> **TASK SET**:
[1] From the article on spring bird migrants, reproduce the stretch from "Each detection of" through "birds have been." word for word.
[2] Translate this sentence from the spring migrants article into Spanish: "The database shows locations where individual birds from our area were re-encountered."
[3] Extend the article on where spring migrant birds come from, picking up after its last sentence.

> **PASSAGE SHOWN**:
--------
Conservation Corner: May 2023

Where do our spring migrants come from?

Swainson’s Hawk, Yolo County ©Jim Dunn

   Many of us marvel at the twice-a-year treks of migratory birds between breeding and wintering grounds.  We wonder where they came from to get here, and where they go when they depart.  Recent improvements in our ability to mark and track birds have provided some answers.    Modern electronics provides tags small enough to attach to almost any size of bird. The tags emit radio signals that are picked up by a network of receivers, called Motus, laid out across the landscape of North and South America.  The receiver stations are configured so that any station can detect and report any tag that belongs to the program.  The stations are mostly in the eastern states, but are also fairly numerous in parts of California and the Seattle-to-Vancouver, British Columbia, region, and so can provide useful information in our area.  Local stations are at the Yolo Bypass Wildlife Area, Conaway Ranch, Grizzly Island in Suisun Marsh, and the Cosumnes River Preserve.
   Each detection of each species and receiver location is available for perusal on a digital platform called the Bird Migration Explorer. The platform, maintained by National Audubon, has all manner of information about migration.  What grabbed my attention is that a user can choose a location, such as the Yolo-Sacramento area, and query the platform for records of tagged birds, species by species.  The database shows locations where individual birds from our area were re-encountered.  That is, it shows exactly where else some of our local birds have been.
--------
> **INFORMATION SUPPLIED**:

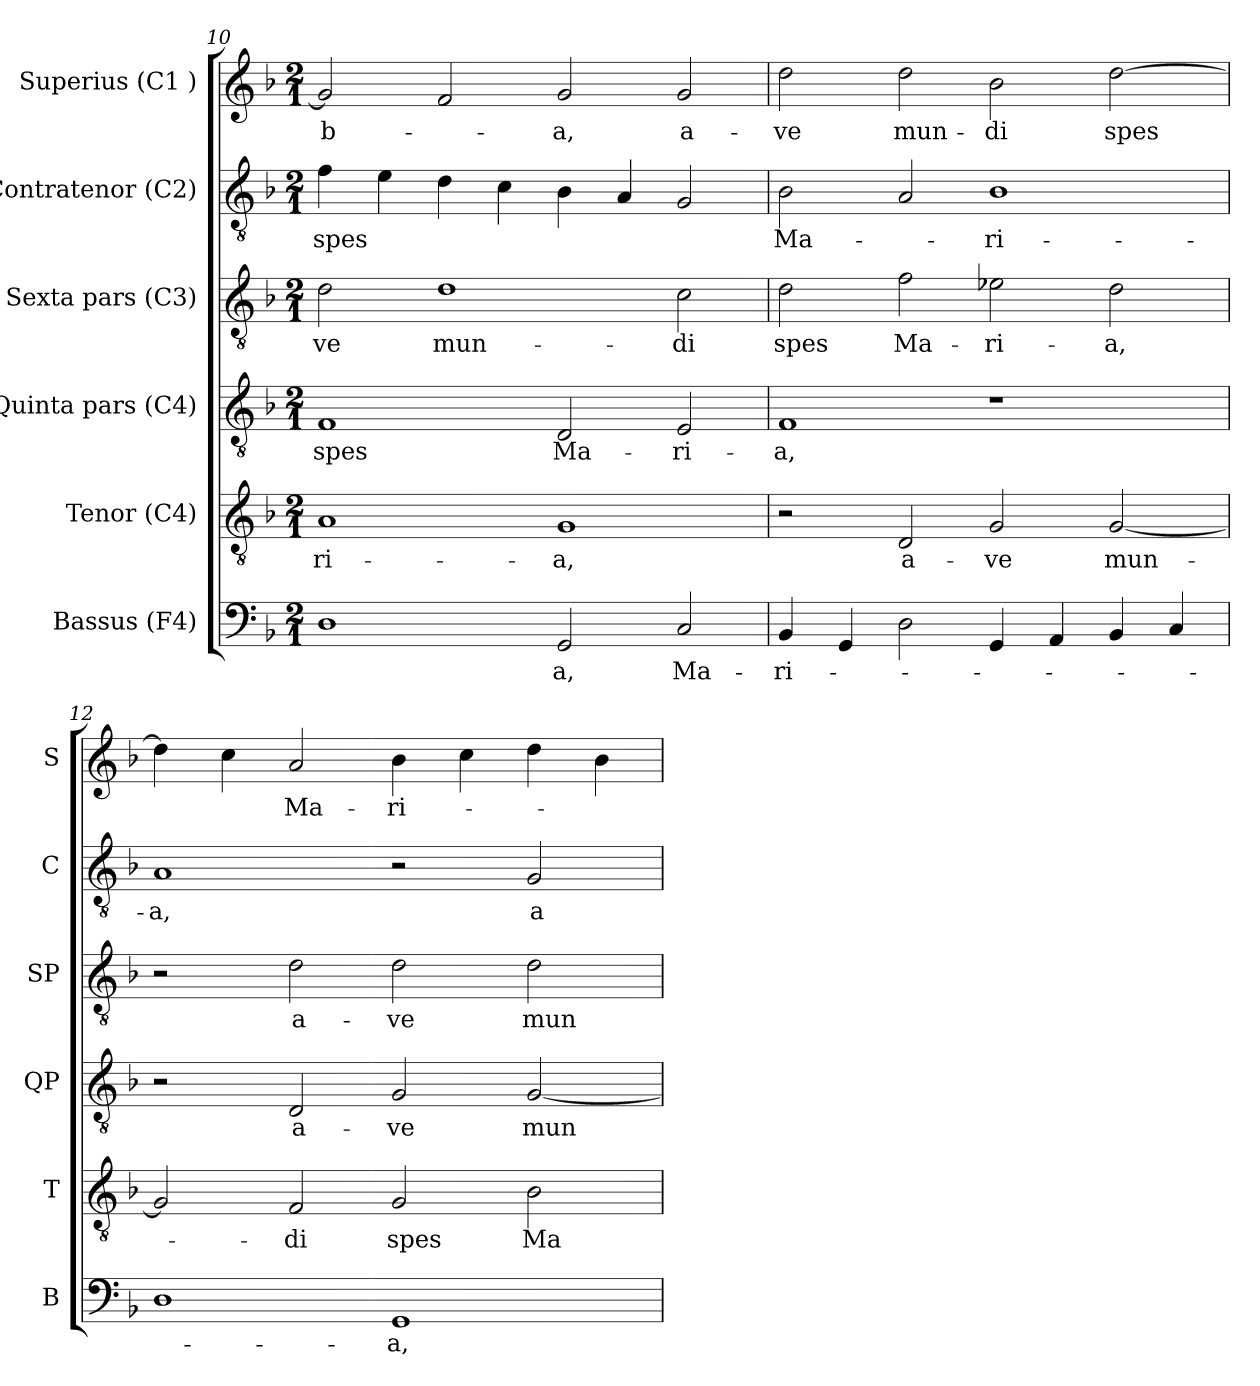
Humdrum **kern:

**kern	**text	**kern	**text	**kern	**text	**kern	**text	**kern	**text	**kern	**text
*part6	*part6	*part5	*part5	*part4	*part4	*part3	*part3	*part2	*part2	*part1	*part1
*staff6	*staff6	*staff5	*staff5	*staff4	*staff4	*staff3	*staff3	*staff2	*staff2	*staff1	*staff1
*I"Bassus (F4)	*	*I"Tenor (C4)	*	*I"Quinta pars (C4)	*	*I"Sexta pars (C3)	*	*I"Contratenor (C2)	*	*I"Superius (C1 )	*
*I'B	*	*I'T	*	*I'QP	*	*I'SP	*	*I'C	*	*I'S	*
!!LO:LB:g=z
*clefF4	*	*clefGv2	*	*clefGv2	*	*clefGv2	*	*clefGv2	*	*clefG2	*
*k[b-]	*	*k[b-]	*	*k[b-]	*	*k[b-]	*	*k[b-]	*	*k[b-]	*
*F:	*	*F:	*	*F:	*	*F:	*	*F:	*	*F:	*
*M2/1	*	*M2/1	*	*M2/1	*	*M2/1	*	*M2/1	*	*M2/1	*
=10	=10	=10	=10	=10	=10	=10	=10	=10	=10	=10	=10
!	!	!	!LO:LY:b:cj	!	!LO:LY:b:cj	!	!LO:LY:b:cj	!	!LO:LY:b	!	!LO:LY:b
1D	.	1A	-ri-	1F	spes	2d\	-ve	4f\	spes	2g/]	-b-
.	.	.	.	.	.	.	.	4e\	.	.	.
!	!	!	!	!	!	!	!LO:LY:b:cj	!	!	!	!
.	.	.	.	.	.	1d	mun-	4d\	.	2f/	.
.	.	.	.	.	.	.	.	4c\	.	.	.
!	!LO:LY:b:cj	!	!LO:LY:b:cj	!	!LO:LY:b:cj	!	!	!	!	!	!LO:LY:b:cj
2GG/	-a,	1G	-a,	2D/	Ma-	.	.	4B-\	.	2g/	-a,
.	.	.	.	.	.	.	.	4A/	.	.	.
!	!LO:LY:b:cj	!	!	!	!LO:LY:b:cj	!	!LO:LY:b:cj	!	!	!	!LO:LY:b:cj
2C/	Ma-	.	.	2E/	-ri-	2c\	-di	2G/	.	2g/	a-
=11	=11	=11	=11	=11	=11	=11	=11	=11	=11	=11	=11
!	!LO:LY:b:cj	!	!	!	!LO:LY:b:cj	!	!LO:LY:b:cj	!	!LO:LY:b	!	!LO:LY:b:cj
4BB-/	-ri-	2r	.	1F	-a,	2d\	spes	2B-\	Ma-	2dd\	-ve
4GG/	.	.	.	.	.	.	.	.	.	.	.
!	!	!	!LO:LY:b:cj	!	!	!	!LO:LY:b:cj	!	!	!	!LO:LY:b:cj
2D\	.	2D/	a-	.	.	2f\	Ma-	2A/	.	2dd\	mun-
!	!	!	!LO:LY:b:cj	!	!	!	!LO:LY:b:cj	!	!LO:LY:b:cj	!	!LO:LY:b:cj
4GG/	.	2G/	-ve	1r	.	2e-X\	-ri-	1B-	-ri-	2b-\	-di
4AA/	.	.	.	.	.	.	.	.	.	.	.
!	!	!	!LO:LY:b	!	!	!	!LO:LY:b:cj	!	!	!	!LO:LY:b
4BB-/	.	[<2G/	mun-	.	.	2d\	-a,	.	.	[>2dd\	spes
4C/	.	.	.	.	.	.	.	.	.	.	.
=12	=12	=12	=12	=12	=12	=12	=12	=12	=12	=12	=12
!	!	!	!	!	!	!	!	!	!LO:LY:b:cj	!	!
1D	.	2G/]	.	2r	.	2r	.	1A	-a,	4dd\]	.
.	.	.	.	.	.	.	.	.	.	4cc\	.
!	!	!	!LO:LY:b:cj	!	!LO:LY:b:cj	!	!LO:LY:b:cj	!	!	!	!LO:LY:b:cj
.	.	2F/	-di	2D/	a-	2d\	a-	.	.	2a/	Ma-
!	!LO:LY:b:cj	!	!LO:LY:b:cj	!	!LO:LY:b:cj	!	!LO:LY:b:cj	!	!	!	!LO:LY:b:cj
1GG	-a,	2G/	spes	2G/	-ve	2d\	-ve	2r	.	4b-\	-ri-
.	.	.	.	.	.	.	.	.	.	4cc\	.
!	!	!	!LO:LY:b:cj	!	!LO:LY:b	!	!LO:LY:b:cj	!	!LO:LY:b:cj	!	!
.	.	2B-\	Ma-	[<2G/	mun-	2d\	mun-	2G/	a-	4dd\	.
.	.	.	.	.	.	.	.	.	.	4b-\	.
=	=	=	=	=	=	=	=	=	=	=	=
*-	*-	*-	*-	*-	*-	*-	*-	*-	*-	*-	*-
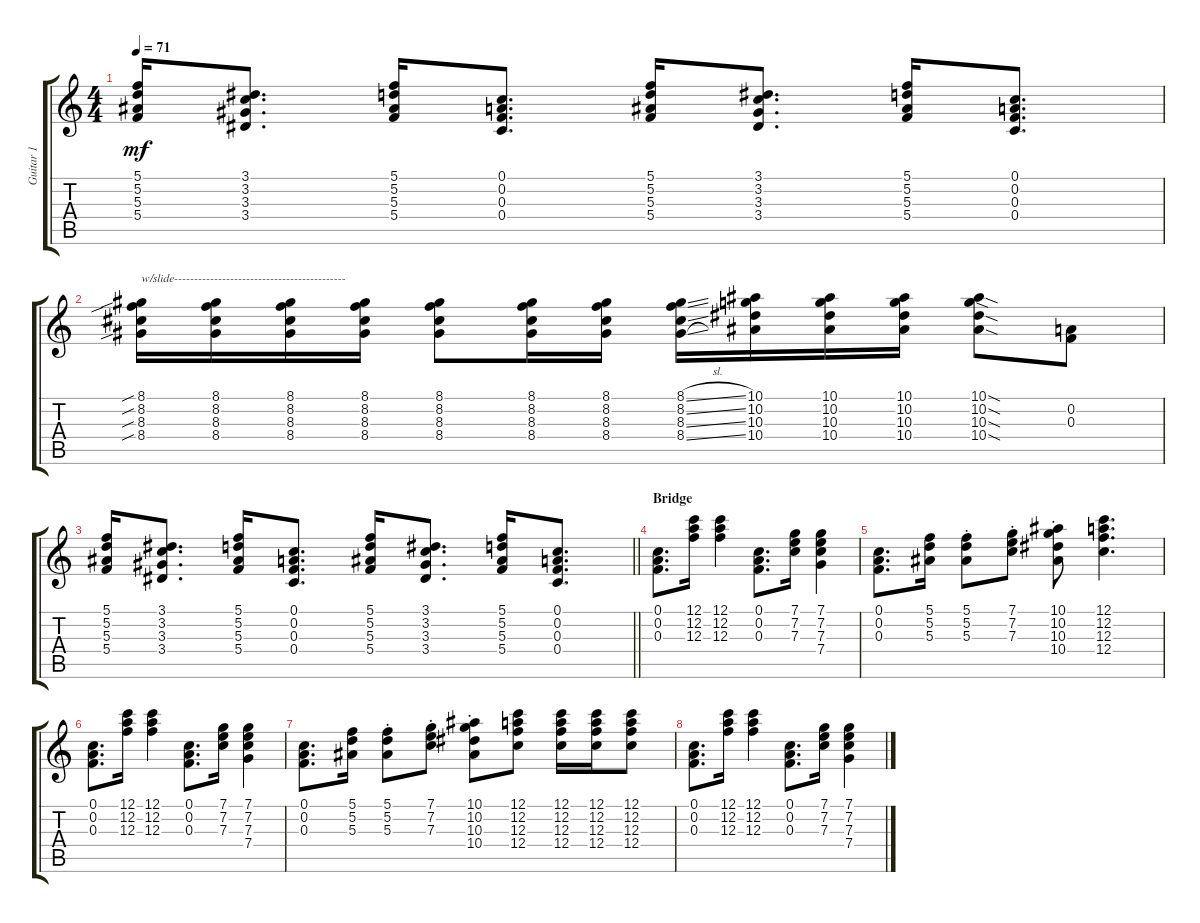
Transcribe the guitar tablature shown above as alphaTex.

\track ("Guitar 1" "Guitar 1") {instrument electricguitarclean}
\staff {score tabs}
\tuning (C4 A3 F3 C3 F2 C2) {hide}
\ts (4 4)
\tempo 71
\clef g2
\ks c
(5.1 5.2 5.3 5.4).16{dy mf} (3.1 3.2 3.3 3.4).8{d} (5.1 5.2 5.3 5.4).16 (0.1 0.2 0.3 0.4).8{d} (5.1 5.2 5.3 5.4).16 (3.1 3.2 3.3 3.4).8{d} (5.1 5.2 5.3 5.4).16 (0.1 0.2 0.3 0.4).8{d} |
(8.1{sib} 8.2{sib} 8.3{sib} 8.4{sib}).16{txt "w/slide-------------------------------------------"} (8.1 8.2 8.3 8.4).16 (8.1 8.2 8.3 8.4).16 (8.1 8.2 8.3 8.4).16 (8.1 8.2 8.3 8.4).8 (8.1 8.2 8.3 8.4).16 (8.1 8.2 8.3 8.4).16 (8.1{sl} 8.2{sl} 8.3{sl} 8.4{sl}).16 (10.1 10.2 10.3 10.4).16 (10.1 10.2 10.3 10.4).16 (10.1 10.2 10.3 10.4).16 (10.1{sod} 10.2{sod} 10.3{sod} 10.4{sod}).8 (0.2 0.3).8 |
\barLineRight lightlight
(5.1 5.2 5.3 5.4).16 (3.1 3.2 3.3 3.4).8{d} (5.1 5.2 5.3 5.4).16 (0.1 0.2 0.3 0.4).8{d} (5.1 5.2 5.3 5.4).16 (3.1 3.2 3.3 3.4).8{d} (5.1 5.2 5.3 5.4).16 (0.1 0.2 0.3 0.4).8{d} |
\section ("" "Bridge")
(0.1 0.2 0.3).8{d} (12.1 12.2 12.3).16 (12.1 12.2 12.3).4 (0.1 0.2 0.3).8{d} (7.1 7.2 7.3).16 (7.1 7.2 7.3 7.4).4 |
(0.1 0.2 0.3).8{d} (5.1 5.2 5.3).16 (5.1{st} 5.2{st} 5.3{st}).8 (7.1{st} 7.2{st} 7.3{st}).8 (10.1{st} 10.2{st} 10.3{st} 10.4{st}).8 (12.1 12.2 12.3 12.4).4{d} |
(0.1 0.2 0.3).8{d} (12.1 12.2 12.3).16 (12.1 12.2 12.3).4 (0.1 0.2 0.3).8{d} (7.1 7.2 7.3).16 (7.1 7.2 7.3 7.4).4 |
(0.1 0.2 0.3).8{d} (5.1 5.2 5.3).16 (5.1{st} 5.2{st} 5.3{st}).8 (7.1{st} 7.2{st} 7.3{st}).8 (10.1{st} 10.2{st} 10.3{st} 10.4{st}).8 (12.1 12.2 12.3 12.4).8 (12.1 12.2 12.3 12.4).16 (12.1 12.2 12.3 12.4).16 (12.1 12.2 12.3 12.4).8 |
(0.1 0.2 0.3).8{d} (12.1 12.2 12.3).16 (12.1 12.2 12.3).4 (0.1 0.2 0.3).8{d} (7.1 7.2 7.3).16 (7.1 7.2 7.3 7.4).4
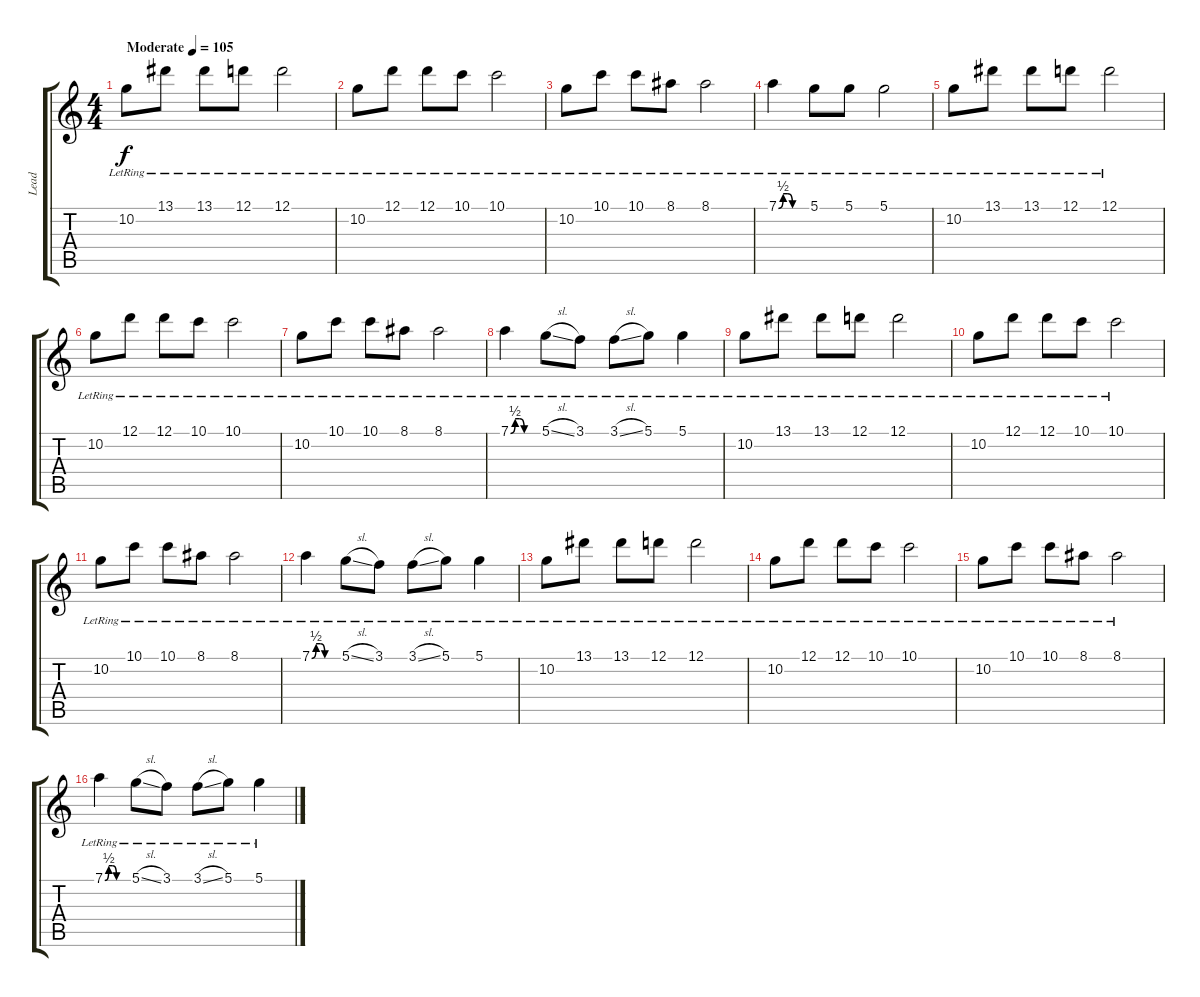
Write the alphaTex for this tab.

\track ("Lead" "Lead") {instrument electricguitarjazz}
\staff {score tabs}
\tuning (D4 A3 F3 C3 G2 D2) {hide}
\ts (4 4)
\tempo (105 "Moderate")
\clef g2
\ks c
10.2{lr}.8{dy f instrument electricguitarjazz} 13.1{lr}.8 13.1{lr}.8 12.1{lr}.8 12.1{lr}.2 |
10.2{lr}.8 12.1{lr}.8 12.1{lr}.8 10.1{lr}.8 10.1{lr}.2 |
10.2{lr}.8 10.1{lr}.8 10.1{lr}.8 8.1{lr}.8 8.1{lr}.2 |
7.1{be (custom 0 0 10 2 20 2 30 0 60 0) lr}.4 5.1{lr}.8 5.1{lr}.8 5.1{lr}.2 |
10.2{lr}.8 13.1{lr}.8 13.1{lr}.8 12.1{lr}.8 12.1{lr}.2 |
10.2{lr}.8 12.1{lr}.8 12.1{lr}.8 10.1{lr}.8 10.1{lr}.2 |
10.2{lr}.8 10.1{lr}.8 10.1{lr}.8 8.1{lr}.8 8.1{lr}.2 |
7.1{be (custom 0 0 10 2 20 2 30 0 60 0) lr}.4 5.1{sl lr}.8 3.1{lr}.8 3.1{sl lr}.8 5.1{lr}.8 5.1{lr}.4 |
10.2{lr}.8 13.1{lr}.8 13.1{lr}.8 12.1{lr}.8 12.1{lr}.2 |
10.2{lr}.8 12.1{lr}.8 12.1{lr}.8 10.1{lr}.8 10.1{lr}.2 |
10.2{lr}.8 10.1{lr}.8 10.1{lr}.8 8.1{lr}.8 8.1{lr}.2 |
7.1{be (custom 0 0 10 2 20 2 30 0 60 0) lr}.4 5.1{sl lr}.8 3.1{lr}.8 3.1{sl lr}.8 5.1{lr}.8 5.1{lr}.4 |
10.2{lr}.8 13.1{lr}.8 13.1{lr}.8 12.1{lr}.8 12.1{lr}.2 |
10.2{lr}.8 12.1{lr}.8 12.1{lr}.8 10.1{lr}.8 10.1{lr}.2 |
10.2{lr}.8 10.1{lr}.8 10.1{lr}.8 8.1{lr}.8 8.1{lr}.2 |
7.1{be (custom 0 0 10 2 20 2 30 0 60 0) lr}.4 5.1{sl lr}.8 3.1{lr}.8 3.1{sl lr}.8 5.1{lr}.8 5.1{lr}.4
--------
> **OUTPUTS IN ORDER**:
[1]
Each detection of each species and receiver location is available for perusal on a digital platform called the Bird Migration Explorer. The platform, maintained by National Audubon, has all manner of information about migration.  What grabbed my attention is that a user can choose a location, such as the Yolo-Sacramento area, and query the platform for records of tagged birds, species by species.  The database shows locations where individual birds from our area were re-encountered.  That is, it shows exactly where else some of our local birds have been.

[2] La base de datos muestra los lugares donde se volvieron a encontrar aves individuales de nuestra zona.

[3]
   There are several cautions when using the Explorer.  First, coverage is spotty in most of the western United States.  It is better west of the Sierras and Cascades, a corridor that many of our birds use.  However, that means that there are many more records of our birds around Puget Sound than, say, in the Sierra Nevada.
   Second, coverage is much better for waterfowl and birds of prey than for songbirds and other small birds.  Third, there seem to be some errors in the data.  Sabine’s gulls detected on the west coast of Mexico are listed more than once as re-encountered in our area, even though the species normally stays offshore over the ocean.
   Lastly, the platform doesn’t include dates of detection.  Each pair of records, one in Yolo and one elsewhere, suggests a migration path that could have been followed in either spring or fall.  To simplify interpretation, I classified birds detected south of here as spring migrants that reached Yolo, and birds detected north of here as fall migrants that reached Yolo.
    Bearing all this in mind, what does Migration Explorer tell us about the travel routes of Yolo County birds?  Since it is now spring, this column covers birds that I classified as northbound.  Starting with waterfowl, many species, e.g. cinnamon teal, pintail and snow goose, come here or pass through here from as far away as northern Mexico.  Redheads were re-encountered in Texas and southern Mexico.  American coots were detected at the Salton Sea.  Some turkey vultures come here from the west coast of Mexico.  Our mourning doves have been recorded in southern Mexico, Texas, Alabama, Maryland and Colorado.
   The few songbird records from Yolo include two very long-distance migrants, olive-sided flycatcher, recorded in Costa Rica and Colombia, and Swainson’s thrush, from northwestern Mexico, offshore of Cuba, Costa Rica and Colombia.  Yellow-headed blackbird has been detected in western Mexico.  Species that winter closer to home include records of yellow warbler from near Los Angeles and Bullock’s oriole from near San Diego.  Individual white-crowned sparrows detected here were also found through much of lowland California, as far south as San Diego.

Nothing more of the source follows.